The Tainted Cup by Robert Jackson Bennett
My rating: 4 of 5 stars
I very much liked this author's previous series, and this, although in a new setting, contains the same factors that I enjoyed in those books. Most obviously, a very high-concept setting that enables a plot to work that wouldn't work anywhere else, but also somewhat morally compromised characters who are doing their best to do the right thing in a corrupt and even dystopian world. (Dystopian would normally be an automatic "no" from me, but when it's done this well - and is in the background rather than the foreground - it works.)
Enormous kaiju, who grow bigger each year, emerge from the ocean every wet season, and the might of the Empire is concentrated on keeping them from breaking through to the heartlands. And yet that's not what the book is about. Instead, it forms a suspenseful background to a murder mystery that could only happen in this world, where the bizarre mutagenic properties of the kaiju corpses are used to modify plants, animals, and humans in the cause of the anti-kaiju battle (and also for everyday purposes like building houses).
The protagonist is a young "engraver", whose alteration gives him an eidetic memory. He assists an eccentric, foul-mouthed but highly intelligent investigator who's in pursuit of a murderer with an unusual weapon: a modified plant that sprouts inside its victims and grows suddenly, killing them and destroying things in their vicinity. And soon enough, there are more victims, and this time they're engineers working on the walls that keep the kaiju out, and a wall is damaged, making it vulnerable, and now the stakes are even higher, and the pressing question is: will imperial power politics prevent the mystery from being solved and justice from being done?

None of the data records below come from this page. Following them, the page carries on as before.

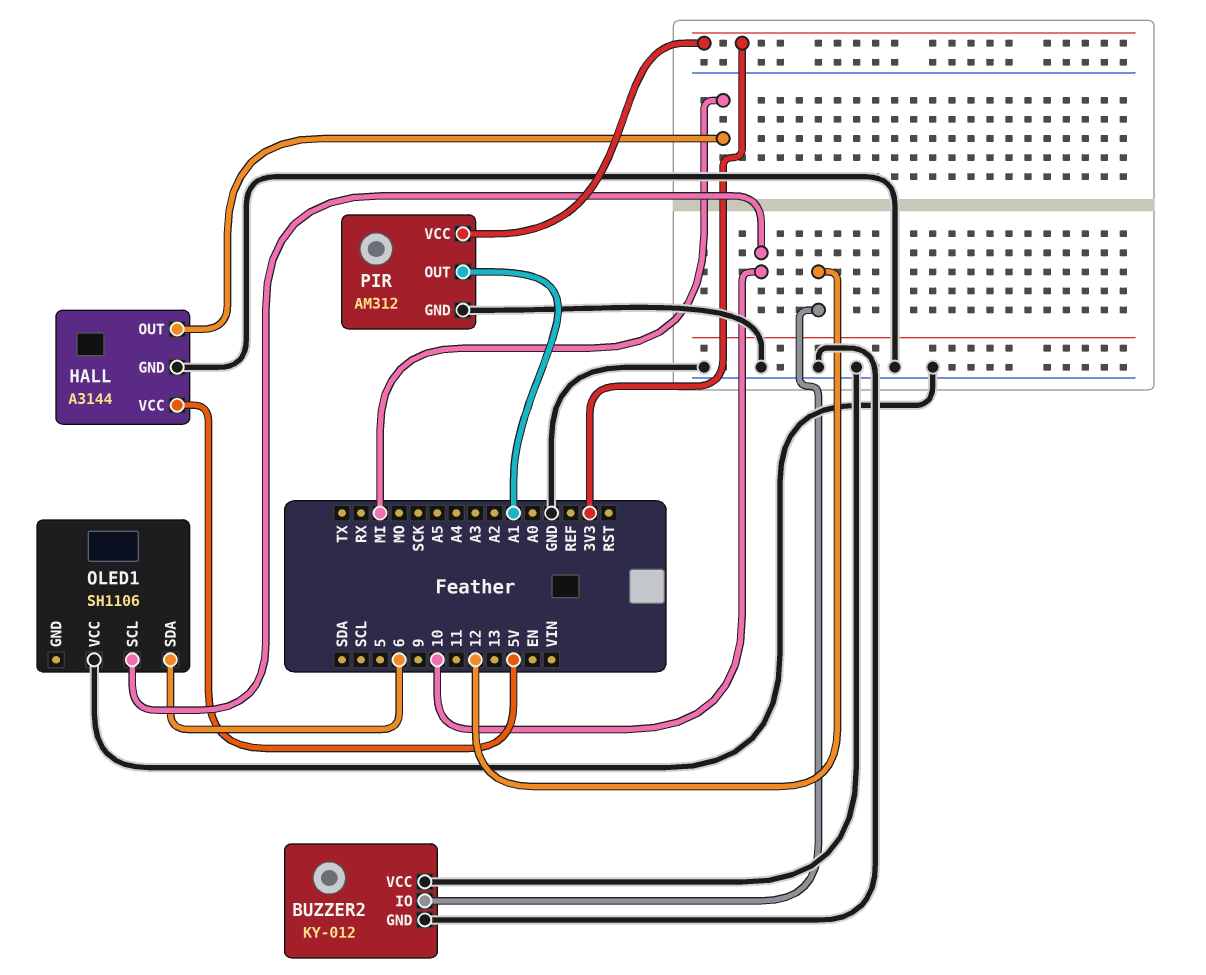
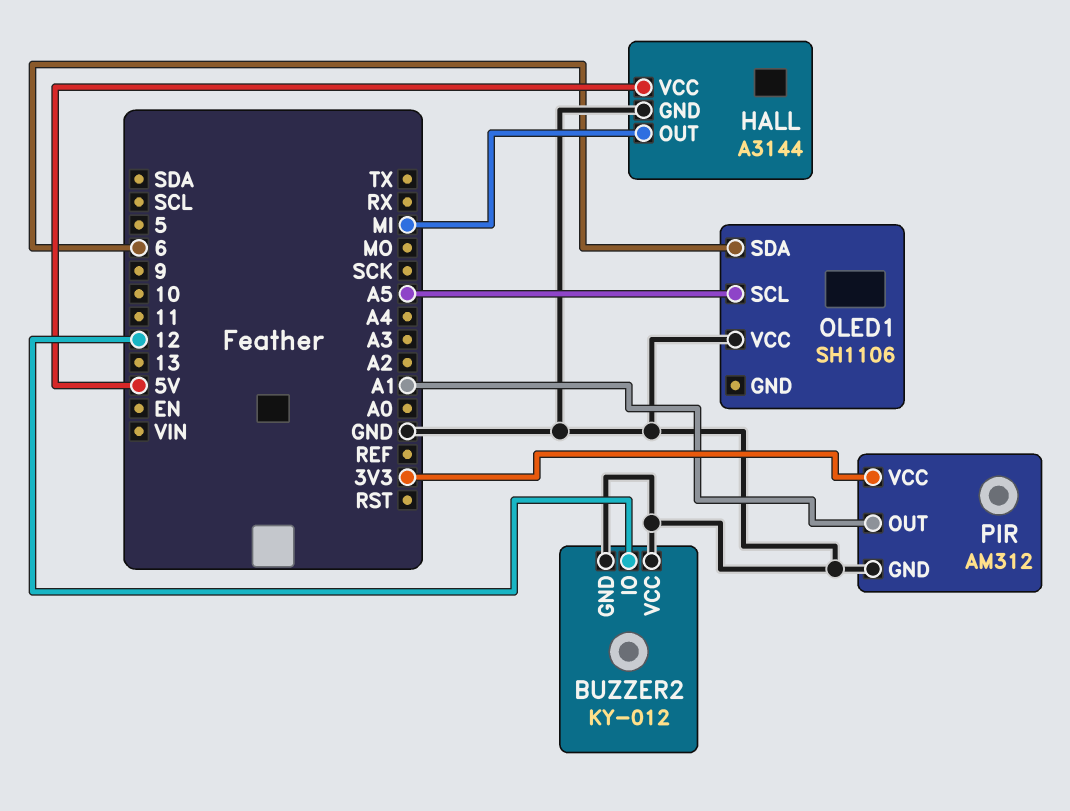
OLED1 pin SCL: 10 -> A5

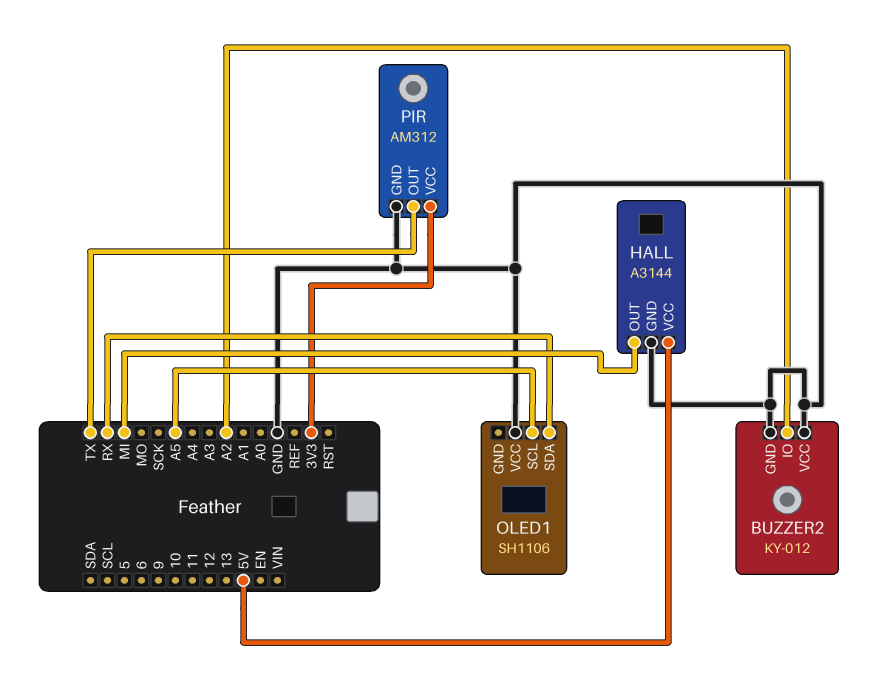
BUZZER2 pin IO: 12 -> A2
OLED1 pin SDA: 6 -> RX
PIR pin OUT: A1 -> TX

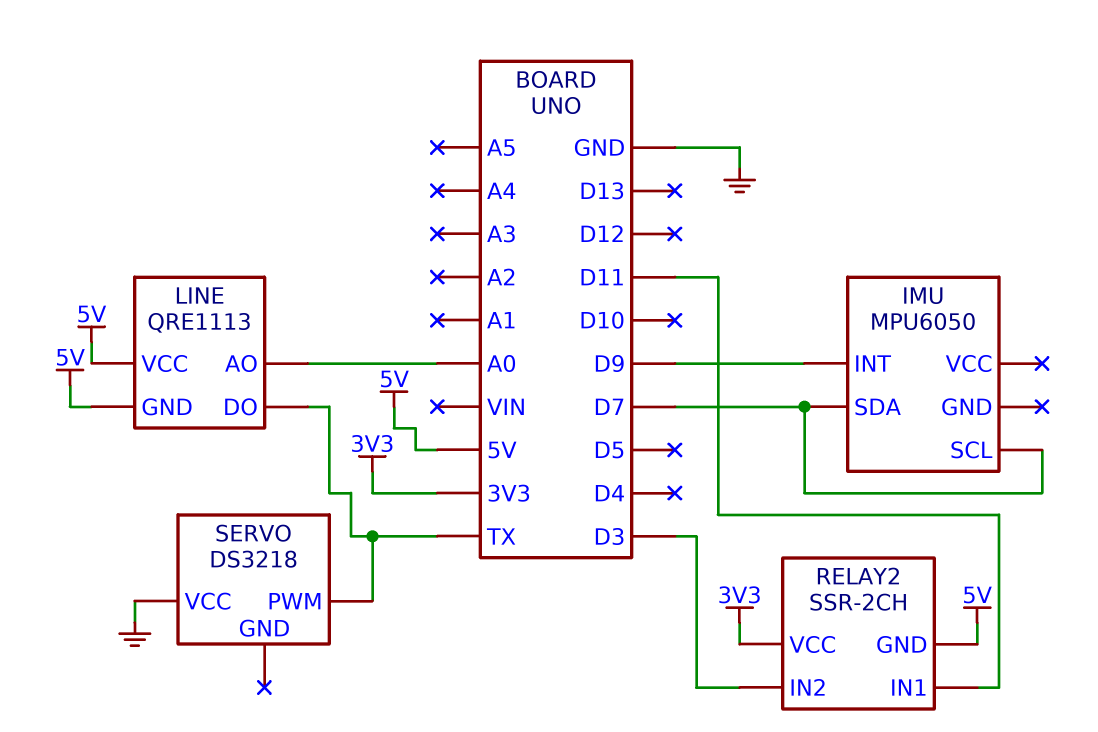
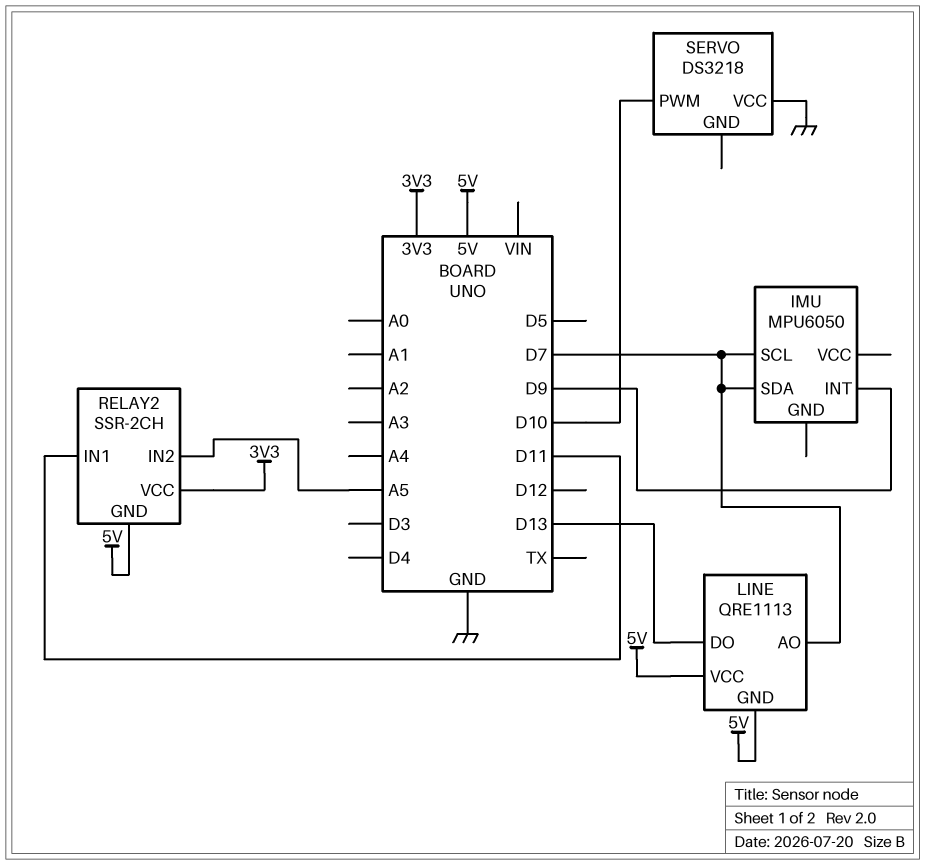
LINE pin AO: A0 -> D7
LINE pin DO: TX -> D13
RELAY2 pin IN2: D3 -> A5
SERVO pin PWM: TX -> D10

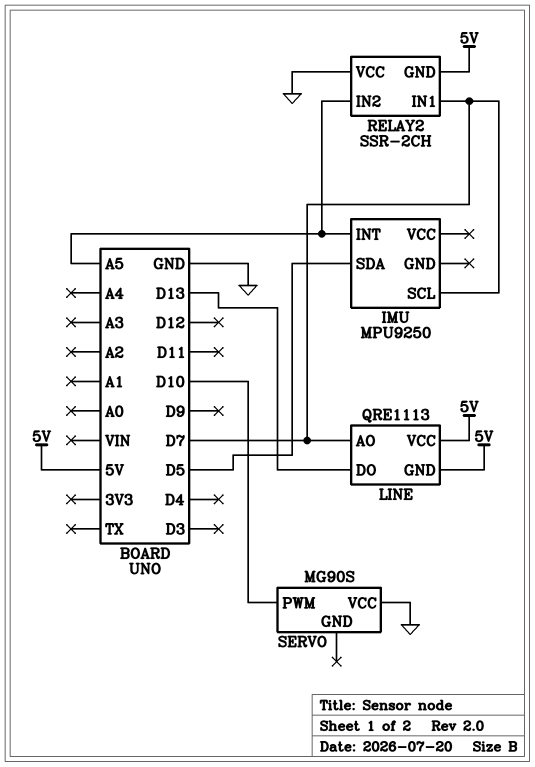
IMU: MPU6050 -> MPU9250
IMU pin INT: D9 -> A5
IMU pin SDA: D7 -> D5
RELAY2 pin IN1: D11 -> D7
RELAY2 pin VCC: 3V3 -> GND
SERVO: DS3218 -> MG90S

I received a pre-publication copy via Netgalley for review, and apart from a few mostly minor errors and the usual overabundance of coordinate commas where they don't belong, it's cleanly edited (with a couple of months to go before publication still). While it has a dark and ugly side to the story that isn't to my personal taste, and which therefore kept it out of the Platinum tier of my Best of the Year list, it's thoroughly well constructed, compelling, and conveys a fascinating world and characters who have both internal and external struggles to cope with. Highly recommended.